__DIRECTIONS FOR THIS TASK__
Answer these questions from the interview excerpt.
(a) What was done to the founders right after the horse's skull came out of the mold?
(b) Whose prose in the Books of Babel does the speaker envy?
(c) What ages are the speaker's children?

__TEXT SECTION__

Another foundry, somewhere in the night, somewhere in history, in which something like a horse's skull (not a horse's head:a skull, which looks nothing like a horse at all, but an enormous curved shears, or a bone beak whose two halves meet only at the tip, a wicked intelligent-looking purposeless thing which cannot speak) came out of the mold, and all the founders were immediately executed to keep the secret. They had all known this would happen to them. These men were the great craftsmen and engineers of their day. They could have looked for more from life. Yet they crammed down their fear, and got on with the work, and afterwards made no attempt to escape.
This was how I learned the secret of the horse, which I now give here, after folding it across itself like a slip of paper, in a further indicating gesture:"



I mean, look at that. Just look at that. Even if we assume that it actually happened to him, that he did have those thoughts while randomly watching tv, and he had the presence of mind to think ‘hey, this is a interesting response I’m having’, then the writerly courage it takes to start a story with that passage staggers me – especially as the rest of the tale has next to nothing to do with that opening, except in mood. 





What else? I’m envious of Josiah Bancroft’s prose in his Books of Babel. I’m ok with, say, Douglas Adams or PG Wodehouse being able to do stuff like that, as they’re old and dead and come from different eras. Bancroft’s about the same age I am. It shouldn’t be allowed. 


I’m also humbled by Mark Z Danielowski’s House of Leaves, just the sheer artefact of it. „I’m going to spend years writing an insanely complex puzzlebook/typographical labyrinth/academic joke/horror novel, told mainly in footnotes” – who the hell thinks like that? 

Finally, can you tell us a couple of fun facts about yourself that are not already available on the internet? 

Um. Honestly, I’m not sure. I’m both somewhat quiet and extremely online. And I’ve got two six-year-olds and a zero-year-old, so it’s not like I have much free time to do exciting wacky stuff that would look good on a dust jacket. I listen to more podcasts than is healthy? I’ve technically won an award for my knees? I get extremely uncomfortable when asked to write about myself, and you can almost envision me squirming at the keyboard as I type this?



Thank you so much for agreeing to this conversation, Gareth! We greatly appreciate your time and thoughts.

__DATA EXCERPT__

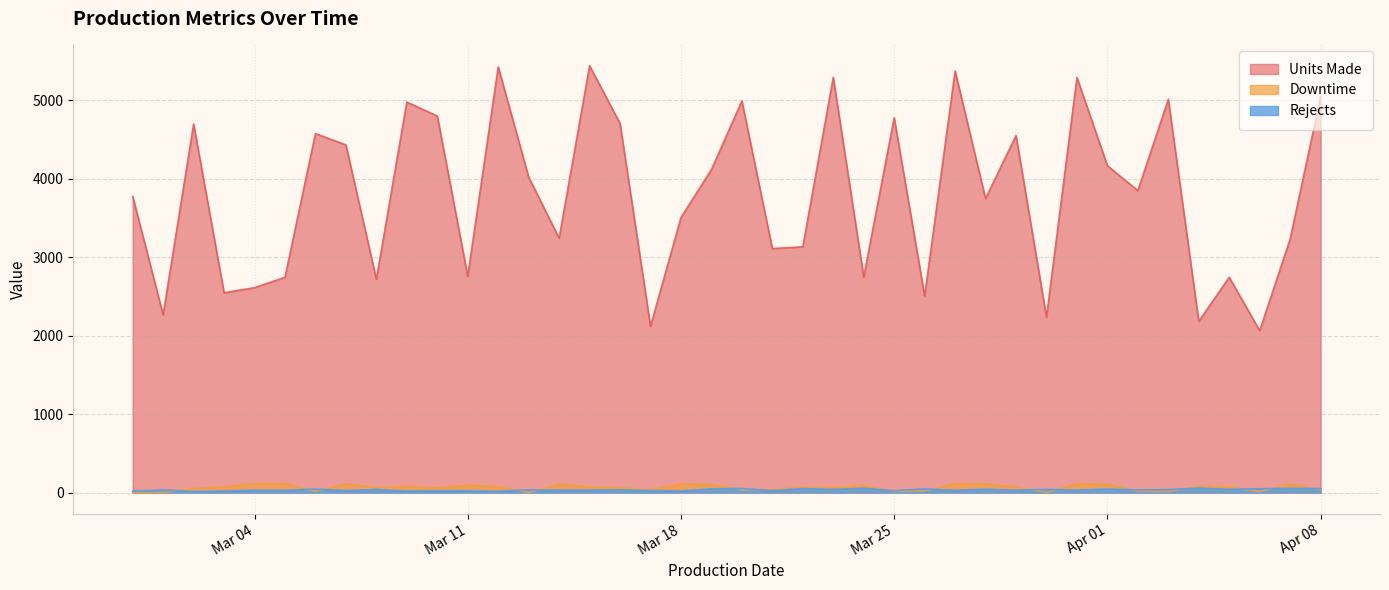

List the series in order of their peak value, lowest first.

Rejects, Downtime, Units Made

__WRITTEN SOLUTION__
(a) They were all executed immediately to keep the secret.
(b) Josiah Bancroft's.
(c) Two are six years old and one is zero years old.